19 912 spectateurs ont rempli le stade pour la demi‑finale Maroc‑Cameroun de la Coupe d’Afrique des Nations féminine, où les sifflets ont retenti et les tribunes ont vibré d’une ferveur inédite.
Une ambiance décuplée grâce aux supporters marocains
Mike Mubanga, journaliste spécialisé, a constaté que les supporters marocains ont rapidement fait du tournoi un spectacle d’envergure, créant une atmosphère « très belle ». Ce sentiment partagé a poussé des fans comme Selim Kedif, venu de Gennevilliers, à revêtir les couleurs vertes et blanches et à soutenir l’équipe féminine avec la même passion que pour ses prédécesseurs masculins.
De leur côté, les Camerounaises ont instauré après chaque victoire un défilé au garde‑à‑vous, rappel du chant de marche militaire « Zangaléwa », qui leur a valu le sobriquet de « Combattantes ».
Gestes techniques marquants et performances individuelles
Lors du quart de finale opposant l’Algérie au Malawi, la capitaine malawite Tabitha Chawinga a exécuté une bicyclette pour inscrire son troisième but du tournoi, un geste qui a illustré le niveau technique croissant du football féminin africain.

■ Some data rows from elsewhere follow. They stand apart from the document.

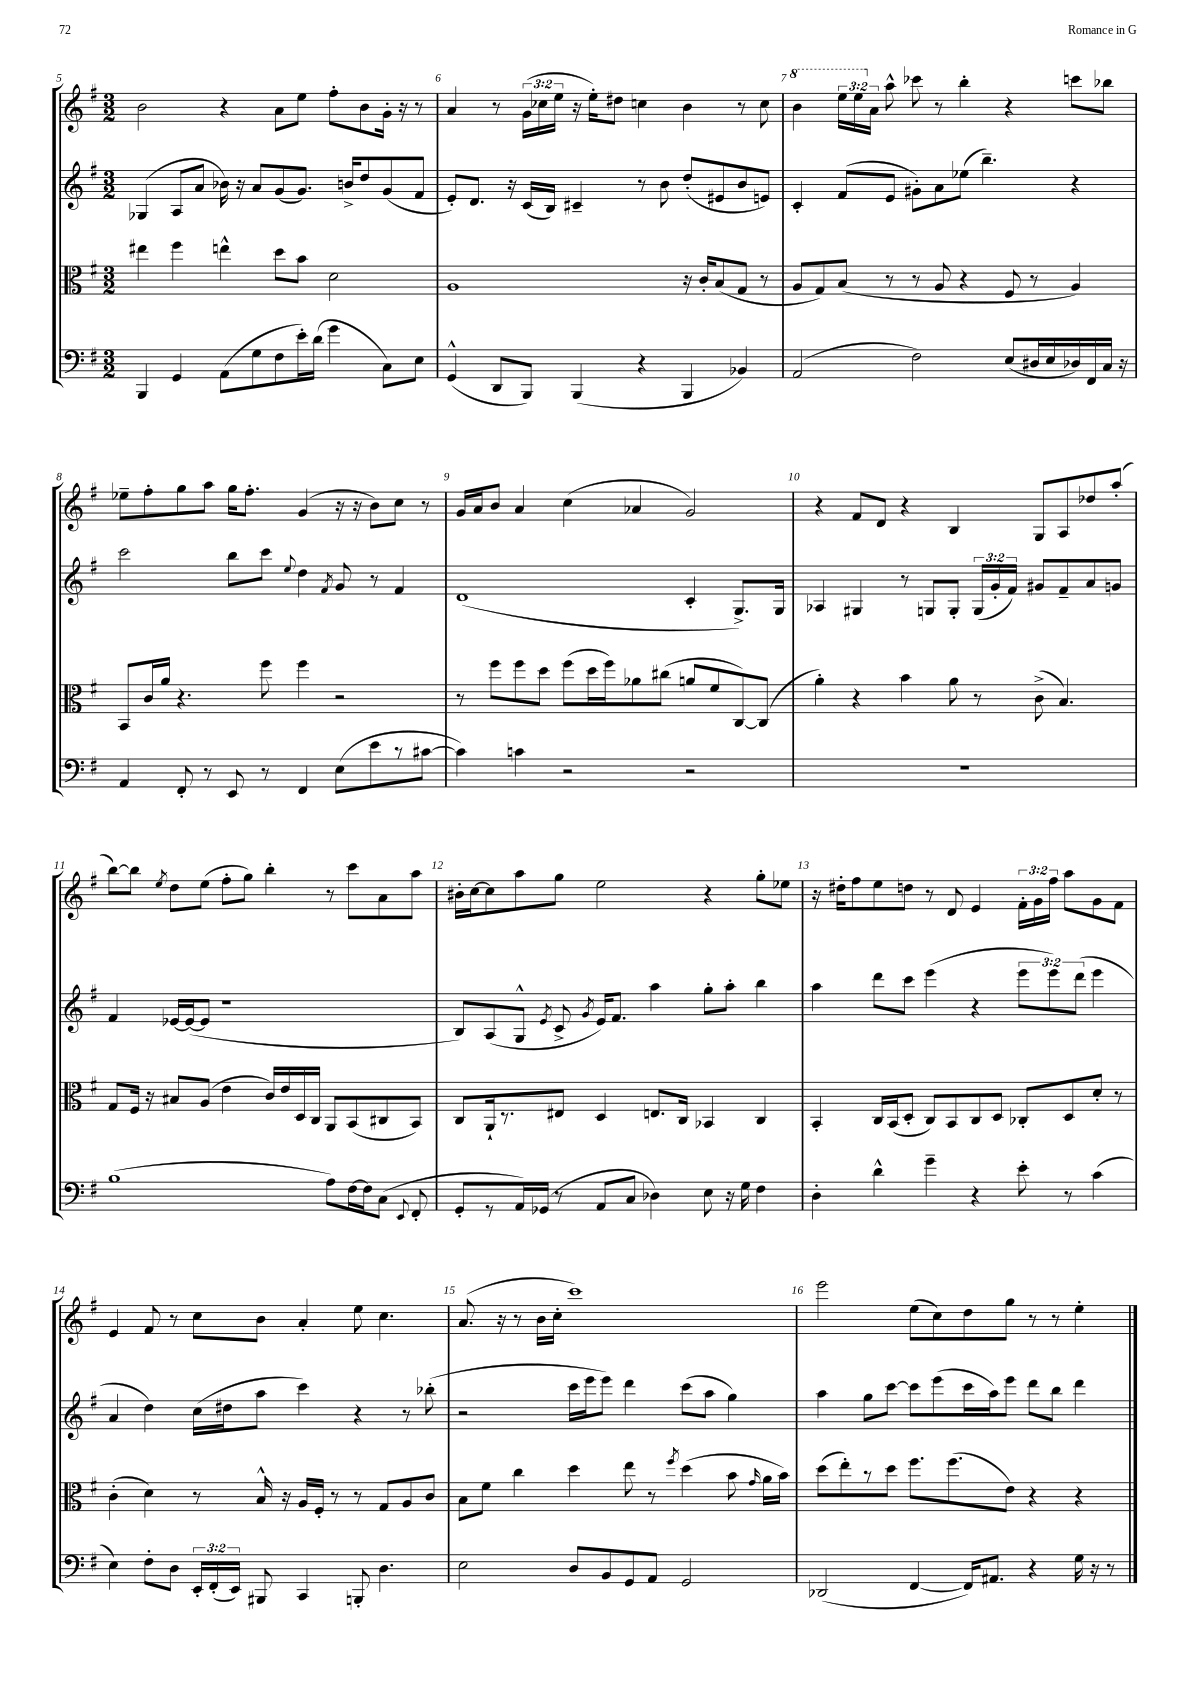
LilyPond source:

<<
\new StaffGroup <<
\new Staff = "s0" {
    \clef treble \key g \major \numericTimeSignature \time 3/2 \override Staff.TupletNumber.text = #tuplet-number::calc-fraction-text
    \autoBeamOff b'2 r4 a'8[ e''8] fis''8[-. b'8 g'16]-. r16 r8 |
    a'4 r8 \tuplet 3/2 { g'16[( ces''16 e''16] } r16 e''16[-.) dis''8] c''4 b'4 r8 c''8 |
    \ottava #1 b''4 \tuplet 3/2 { e'''16[ e'''16 \ottava #0 a'16] } a''8-^ ces'''8 r8 b''4-. r4 c'''8[ bes''8] |
    ees''8[-- fis''8-. g''8 a''8] g''16[ fis''8.]-. g'4( r16 r16 b'8[) c''8] r8 |
    g'16[ a'16 b'8] a'4 c''4( aes'4 g'2) |
    r4 fis'8[ d'8] r4 b4 g8[ a8 des''8 a''8]-.( |
    b''8[~) b''8] \acciaccatura { e''8 } d''8[ e''8]( fis''8[-. g''8]) b''4-. r8 c'''8[ a'8 a''8] |
    bis'16[-. c''16~ c''8 a''8 g''8] e''2 r4 g''8[-. ees''8] |
    r16 dis''16[-. fis''8 e''8 d''8] r8 d'8 e'4 \tuplet 3/2 { fis'16[-. g'16 fis''16] } a''8[ g'8 fis'8] |
    e'4 fis'8 r8 c''8[ b'8] a'4-. e''8 c''4. |
    a'8.( r16 r8 b'16[ c''16]-. c'''1) |
    e'''2 e''8[( c''8) d''8 g''8] r8 r8 e''4-. \bar "|." |
}
\new Staff = "s1" {
    \clef treble \key g \major \numericTimeSignature \time 3/2 \override Staff.TupletNumber.text = #tuplet-number::calc-fraction-text
    \autoBeamOff ges4( a8[ a'8] bes'16) r16 a'8[ g'8( g'8.]) b'16[-> d''8 g'8( fis'8] |
    e'8[-.) d'8.] r16 c'16[( b16]) cis'4-- r8 b'8 d''8[-.( eis'8 b'8 e'8]) |
    c'4-. fis'8[( e'8] gis'8[-.) a'8 ees''8]( b''4.--) r4 |
    c'''2 b''8[ c'''8] \appoggiatura { e''8 } d''4 \acciaccatura { fis'8 } g'8 r8 fis'4 |
    d'1( c'4-. g8.[->) g16] |
    aes4 gis4 r8 g8[ g8]-. \tuplet 3/2 { g16[( g'16-. fis'16]) } gis'8[ fis'8-- a'8 g'8] |
    fis'4 ees'16[~ ees'16~( ees'8] r1 |
    b8[) a8( g8]-^ \acciaccatura { e'8 } c'8-> \acciaccatura { g'8 } e'16[) fis'8.] a''4 g''8[-. a''8]-. b''4 |
    a''4 d'''8[ c'''8] e'''4( r4 \tuplet 3/2 { e'''8[ e'''8) d'''8]( } e'''4 |
    a'4 d''4) c''16[( dis''16 a''8] c'''4) r4 r8 bes''8-.( |
    r2 c'''16[ e'''16 e'''8]) d'''4 c'''8[( a''8] g''4) |
    a''4 g''8[ c'''8]~ c'''8[ e'''8( c'''16 a''16) e'''8] d'''8[ b''8] d'''4 \bar "|." |
}
\new Staff = "s2" {
    \clef alto \key g \major \numericTimeSignature \time 3/2
    \autoBeamOff eis''4 fis''4 e''4-^ d''8[ b'8] d'2 |
    a1 r16 c'16[-. b8( g8] r8 |
    a8[ g8) b8]( r8 r8 a8 r4 fis8 r8 a4) |
    b,8[ c'16 a'16] r4. fis''8 fis''4 r2 |
    r8 fis''8[ fis''8 d''8] fis''8[( d''16 fis''16) aes'8 cis''8]( a'8[ fis'8 c8~) c8]( |
    a'4-.) r4 b'4 a'8 r8 c'8->( b4.) |
    g8[ fis16] r16 bis8[ a8]( e'4 c'16[) e'16 d16 c16] a,8[ b,8( cis8 b,8]) |
    c8[ a,16-! r8. eis8] d4 e8.[ c16] bes,4 c4 |
    b,4-. c16[ b,16( d8]-. c8[) b,8 c8 d8] ces8[-. d8 d'8]-. r8 |
    c'4-.( d'4) r8 b16-^ r16 a16[ fis16]-. r8 r8 g8[ a8 c'8] |
    b8[ fis'8] c''4 d''4 e''8 r8 \acciaccatura { fis''8 } d''4( b'8 \grace { g'16 } a'16[ b'16]) |
    d''8[( e''8-.) r8 d''8] fis''8.[ fis''8.( e'8]) r4 r4 \bar "|." |
}
\new Staff = "s3" {
    \clef bass \key g \major \numericTimeSignature \time 3/2 \override Staff.TupletNumber.text = #tuplet-number::calc-fraction-text
    \autoBeamOff b,,4 g,4 a,8[( g8 fis8 e'16-.) d'16]( g'4 c8[) e8] |
    g,4-^( d,8[ b,,8]) b,,4( r4 b,,4 bes,4) |
    a,2( fis2) e8[( dis16 e16 des16) fis,16 c16] r16 |
    a,4 fis,8-. r8 e,8 r8 fis,4 e8[( e'8 r8 cis'8]~ |
    cis'4) c'4 r2 r2 |
    R1. |
    b1( a8[) fis16~ fis16 c8]( \appoggiatura { e,8 } fis,8-. |
    g,8[-. r8 a,16) ges,16]( r8 a,8[ c8] des4) e8 r16 g16 fis4 |
    d4-. d'4-^ g'4-- r4 e'8-. r8 c'4( |
    e4) fis8[-. d8] \tuplet 3/2 { e,16[-. fis,16-.( e,16]) } bis,,8 c,4 b,,8-. d4. |
    e2 d8[ b,8 g,8 a,8] g,2 |
    des,2( fis,4~ fis,16[) ais,8.] r4 g16 r16 r8 \bar "|." |
}
>>
>>
\layout { \context { \Score currentBarNumber = #5 \override BarNumber.break-visibility = ##(#f #t #t) barNumberVisibility = #all-bar-numbers-visible } }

En phase finale, la gardienne camerounaise Michaely Bihina a été désignée deux fois consécutives joueuse du match, confirmant l’impact décisif des performances individuelles sur le résultat global.
Surprises tactiques et évolution du format
Le parcours inattendu du Malawi, mené par les sœurs Chawinga, a bouleversé les pronostics et accéléré la chute des Nigérianes, jadis favorites écrasées. Le nouveau format à 12‑16 équipes, instauré après le report du tournoi de mars à l’été, a offert davantage de matchs à rebondissements, même si le délai a été perçu comme un manque de respect envers le football féminin.
Cette réorganisation a simultanément mis en lumière la progression tactique des équipes, tout en soulignant les lacunes persistantes à corriger pour atteindre une compétitivité globale.
Vers une reconnaissance accrue du football féminin africain
« Le niveau de jeu s’est définitivement amélioré », réaffirme Mike Mubanga, ajoutant que les avancées techniques et tactiques sont visibles, même si le travail reste considérable. Fleetwood Haiya, président de la fédération du Malawi, a rappelé que « donner aux filles les moyens d’exprimer leur talent » est la clé d’un tournoi à la hauteur des ambitions des nations participantes.
Les réseaux sociaux ont amplifié la joie des joueuses, des algériennes célébrant leur qualification à la Coupe du monde aux Malawites chantant leurs airs traditionnels depuis les vestiaires, illustrant une dynamique nouvelle où chaque victoire se traduit en visibilité accrue.
Le prochain cycle de la CAN féminine devra capitaliser sur ces succès pour transformer ces moments de liesse en une base solide de développement durable.